Светлый фон

И хотя Феррари сторонился какого-либо участия в политике и, более того, даже отказывался ездить в Рим — город, к которому он относился с презрением — он все-таки был крупной публичной фигурой и человеком, обладавшим значительным влиянием в пределах Модены. Теперь, когда семья Орси перестала играть значимую роль в делах Maserati, которая теперь объединила силы с Citroen, Энцо Феррари стал автомобильным королем в городе. Если у него и был конкурент за титул главного импресарио Модены, то им, вероятнее всего, был Джорджо Фини. Семья Фини превратила свою крошечную сосисочную в громадный продовольственный бизнес, который включал в себя сеть придорожных ресторанов и предприятия по производству пищевых продуктов, а заодно овладела самым престижным рестораном Модены и старым отелем «Real» (переименованным в «Real-Fini»), находившемся через дорогу от дома Феррари. Имя другого моденца тоже постепенно ширило свое влияние, выходя за периметр древнего города — имя ослепительно талантливого самородка, чье присутствие на оперной сцене приковывало всеобщие взгляды и вскоре гарантировало ему мировую славу и обожание миллионов.
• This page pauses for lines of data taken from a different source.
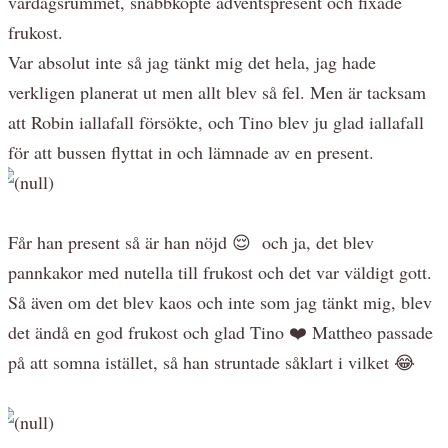
vardagsrummet, snabbköpte adventspresent och fixade
frukost.
Var absolut inte så jag tänkt mig det hela, jag hade
verkligen planerat ut men allt blev så fel. Men är tacksam
att Robin iallafall försökte, och Tino blev ju glad iallafall
för att bussen flyttat in och lämnade av en present.
Får han present så är han nöjd 😌 och ja, det blev
pannkakor med nutella till frukost och det var väldigt gott.
Så även om det blev kaos och inte som jag tänkt mig, blev
det ändå en god frukost och glad Tino ❤️ Mattheo passade
på att somna istället, så han struntade såklart i vilket 😂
Звали его Лучано Паваротти.

Энцо Феррари поддерживал сердечные отношения с обоими мужчинами, пока каждый из них рос в своем статусе и обретал славу, способную посоперничать с его собственной. И он, и Джорджо Фини назывались Рыцарями индустрии, этой чести удостаиваются коммерчески успешные итальянцы, и Феррари даже имел склонность общаться с более молодым Фини — в молодости обслуживавшим «Коммендаторе» в семейном ресторане — на равных. Когда Дотторе Фини восстанавливался после серьезной операции на сердце в хьюстонском госпитале в штате Техас, он получил телеграмму от Феррари, в которой было всего одно слово: «Forza!» («Борись!»)

«Forza!»

Рост известности Феррари не способствовал его отказу от давних привычек и устоявшегося графика, хотя теперь ему и Пепино приходилось ездить на работу окольными маршрутами, дабы избежать небольших толп обожавших фанатов, поджидавших у главных ворот завода. Ел он только в приватной комнате в задней части «Cavallino» или в подобных ей уединенных местах в своих любимых городских прибежищах, вроде заведений «Fini», «Oreste» или «Bianca», где он часто обедал с коллегами не из мира автогонок, такими как Бенци или Джакомо Коги, который был блестящим талантом, несмотря на свою инвалидность — этот человек управлял финансовыми делами Энцо и решал юридические вопросы его компании. Женщины оставались обязательной составляющей его жизни, и речь не только о Лауре и Лине, требовавших немедленного внимания к себе. Фиамма Брески к тому времени уже выпала из жизни Энцо. Но противоположный пол по-прежнему был предметом его одержимости, и с годами они становились куда более частой темой частных бесед Феррари, чем автомобили. Но и то и другое было скорее атрибутами успеха, нежели собственно успехом. А если все было иначе, то почему он относился и к женщинам, и к машинам с таким презрением? Конечно, он был потрясающим любовником, но любовь и привязанность Энцо к женщинам были в лучшем случае очень поверхностными. Его отношения с машинами, которые обожавшая его публика представляла не иначе как глубокой и очень прочной страстью, вызывали такие же подозрения. Они были лишь средствами на пути к цели, инструментами личного возвеличивания и укрепления, вероятно, очень хилого эго, скрывавшегося за всем этим позерством, громкими угрозами и хвастовством. Один из его ближайших соратников как-то сказал: «Для Энцо Феррари по-настоящему значимыми были три вещи. Известность, имущество и престиж. Все остальное было ширмой».